ASSIGNED TASK → Reproduce every line of the records below verbatim, omitting the pictures.

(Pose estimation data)

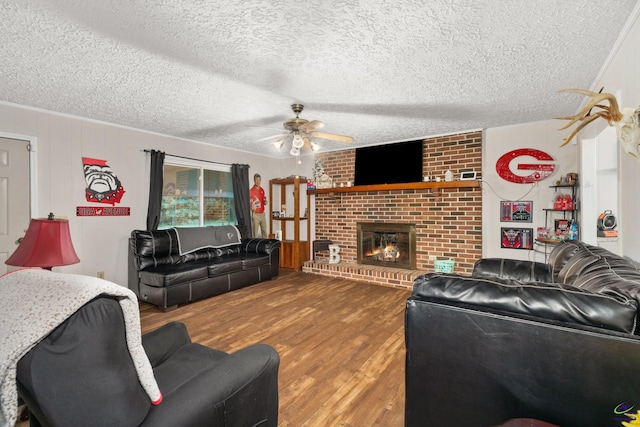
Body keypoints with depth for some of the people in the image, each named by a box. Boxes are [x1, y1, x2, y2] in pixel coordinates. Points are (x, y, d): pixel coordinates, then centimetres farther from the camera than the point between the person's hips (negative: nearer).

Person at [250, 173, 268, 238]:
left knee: (264, 231, 14)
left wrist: (265, 202, -2)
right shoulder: (251, 191, -11)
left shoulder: (262, 190, 10)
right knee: (255, 231, -3)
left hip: (262, 214, 6)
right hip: (255, 214, -6)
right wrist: (251, 207, -33)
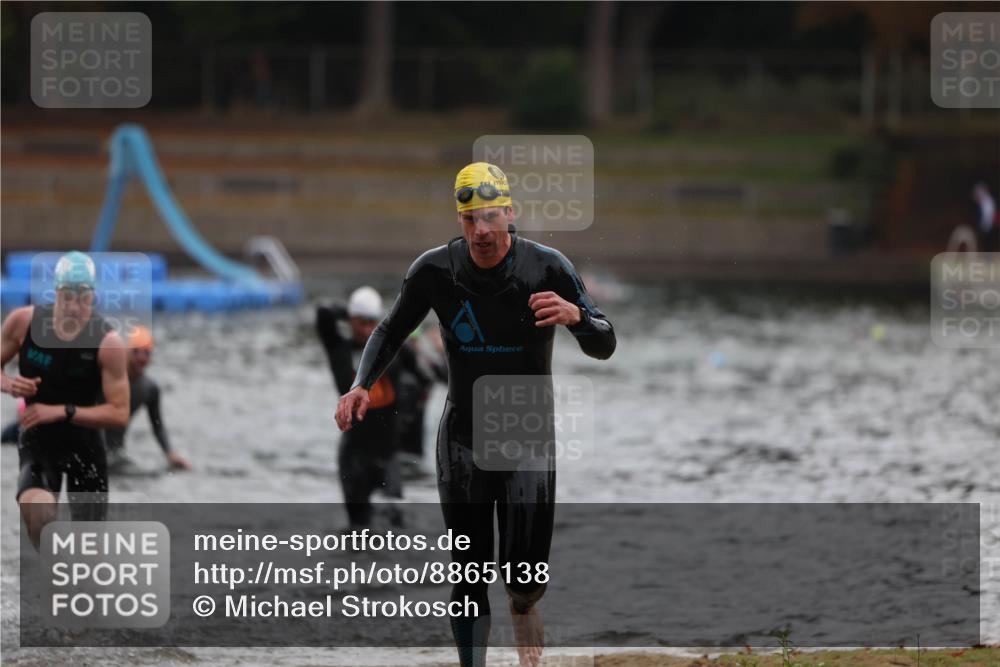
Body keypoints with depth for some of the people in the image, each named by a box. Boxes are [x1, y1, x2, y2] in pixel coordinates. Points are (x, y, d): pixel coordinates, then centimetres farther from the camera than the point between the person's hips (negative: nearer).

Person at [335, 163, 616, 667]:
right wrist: (362, 385, -8)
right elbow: (392, 331, 9)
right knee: (469, 572, 0)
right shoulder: (435, 270, -8)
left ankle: (521, 607, 28)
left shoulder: (548, 268, -12)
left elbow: (603, 347, -8)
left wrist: (576, 317, -30)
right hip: (463, 438, 1)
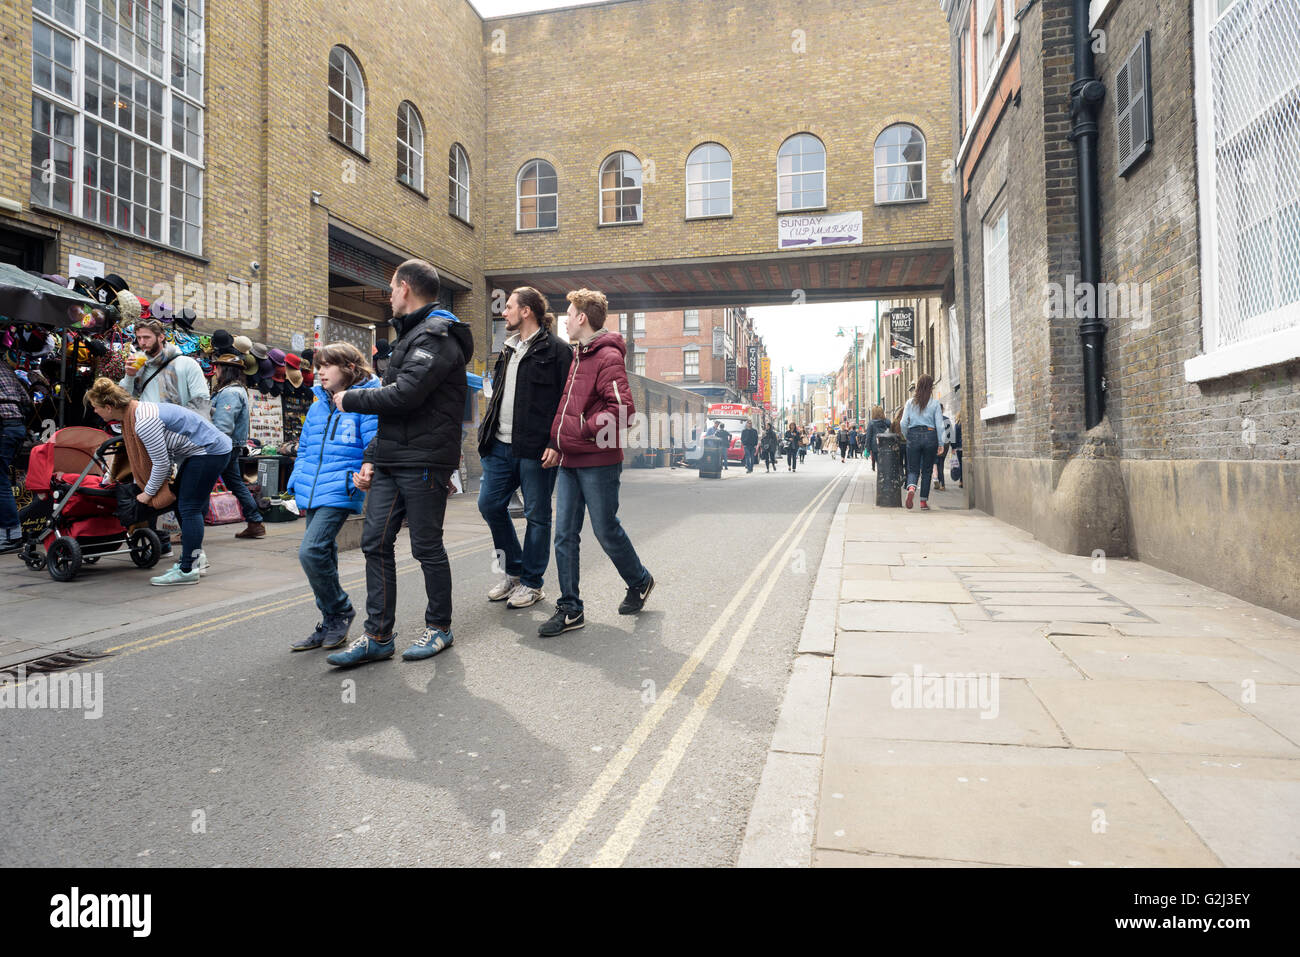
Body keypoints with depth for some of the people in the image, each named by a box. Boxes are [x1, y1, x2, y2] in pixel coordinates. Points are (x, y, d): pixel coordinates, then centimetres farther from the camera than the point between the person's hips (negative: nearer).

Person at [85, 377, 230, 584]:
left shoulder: (144, 422, -25)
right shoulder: (132, 413, 7)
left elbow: (161, 464, -18)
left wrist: (149, 493, -5)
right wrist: (141, 485, 23)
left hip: (211, 451, -11)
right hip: (198, 452, 11)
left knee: (189, 507, -10)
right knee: (182, 504, 15)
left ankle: (187, 570, -8)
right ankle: (196, 559, 24)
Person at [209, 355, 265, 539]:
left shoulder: (229, 393, -16)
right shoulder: (238, 390, 17)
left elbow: (223, 427, -24)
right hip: (232, 448, 10)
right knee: (236, 484, 14)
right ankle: (256, 524, 17)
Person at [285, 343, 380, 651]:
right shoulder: (318, 406, 17)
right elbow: (305, 448, 23)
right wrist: (298, 487, 16)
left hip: (339, 493, -8)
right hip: (313, 494, 8)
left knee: (311, 551, -18)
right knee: (322, 556, 12)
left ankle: (340, 611, 3)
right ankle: (330, 625, 23)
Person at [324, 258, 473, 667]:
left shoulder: (436, 335, -10)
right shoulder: (413, 334, 22)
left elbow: (404, 395, -23)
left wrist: (351, 399, -7)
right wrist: (371, 457, 15)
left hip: (424, 463, -9)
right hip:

YOUR SOLUTION →
Body keypoints with depth for some of the people in the image, each named by a box. Boxes are [x1, y1, x2, y2] in pixel coordinates. Points are (x, y, d): pixel coordinates, then centimetres farther from the camera than the point between the person's hips (negative: nearer).

Person at [250, 173, 268, 238]:
left knee: (264, 231, 14)
left wrist: (265, 202, -2)
right shoulder: (251, 191, -11)
left shoulder: (262, 190, 10)
right knee: (255, 231, -3)
left hip: (262, 214, 6)
right hip: (255, 214, -6)
right wrist: (251, 207, -33)
Body keypoints with depth for some of the people in the image, each named by a box. Boxes are [x1, y1, x2, y2] in pixel coordinates. Points are (x, y, d): pixel coordinates, then centimetres farther from the camera than the point between the person's hips (negative: nearer).

Person at [335, 163, 616, 667]:
right wrist: (362, 385, -8)
right elbow: (392, 331, 9)
right knee: (469, 572, 0)
right shoulder: (435, 270, -8)
left ankle: (521, 607, 28)
left shoulder: (548, 268, -12)
left elbow: (603, 347, -8)
left wrist: (576, 317, -30)
right hip: (463, 438, 1)
Body keypoints with depth for some of the people in the image, each named by a box. Boxes are [x1, y1, x2, y2] in pixel coordinates. Points are (x, y, d): pixel coordinates, then centimetres farther from the camera than the point between the person's hips (negative: nearer).

Person at [85, 377, 230, 584]:
left shoulder: (144, 422, -25)
right shoulder: (132, 413, 7)
left elbow: (161, 464, -18)
left wrist: (149, 493, -5)
right wrist: (141, 485, 23)
left hip: (211, 451, -11)
right hip: (198, 452, 11)
left knee: (189, 507, -10)
right knee: (182, 504, 15)
left ankle: (187, 570, -8)
right ankle: (196, 559, 24)
Person at [209, 355, 265, 539]:
left shoulder: (229, 393, -16)
right shoulder: (238, 390, 17)
left elbow: (223, 427, -24)
right hip: (232, 448, 10)
right knee: (236, 484, 14)
right ankle: (256, 524, 17)
Person at [285, 343, 380, 651]:
right shoulder: (318, 406, 17)
right elbow: (305, 448, 23)
right wrist: (298, 487, 16)
left hip: (339, 493, -8)
right hip: (313, 494, 8)
left knee: (311, 551, -18)
right knee: (322, 556, 12)
left ankle: (340, 611, 3)
right ankle: (330, 625, 23)
Person at [324, 258, 473, 667]:
left shoulder: (436, 335, -10)
right shoulder: (413, 334, 22)
left elbow: (404, 395, -23)
left wrist: (351, 399, -7)
right wrist: (371, 457, 15)
left hip: (424, 463, -9)
right hip:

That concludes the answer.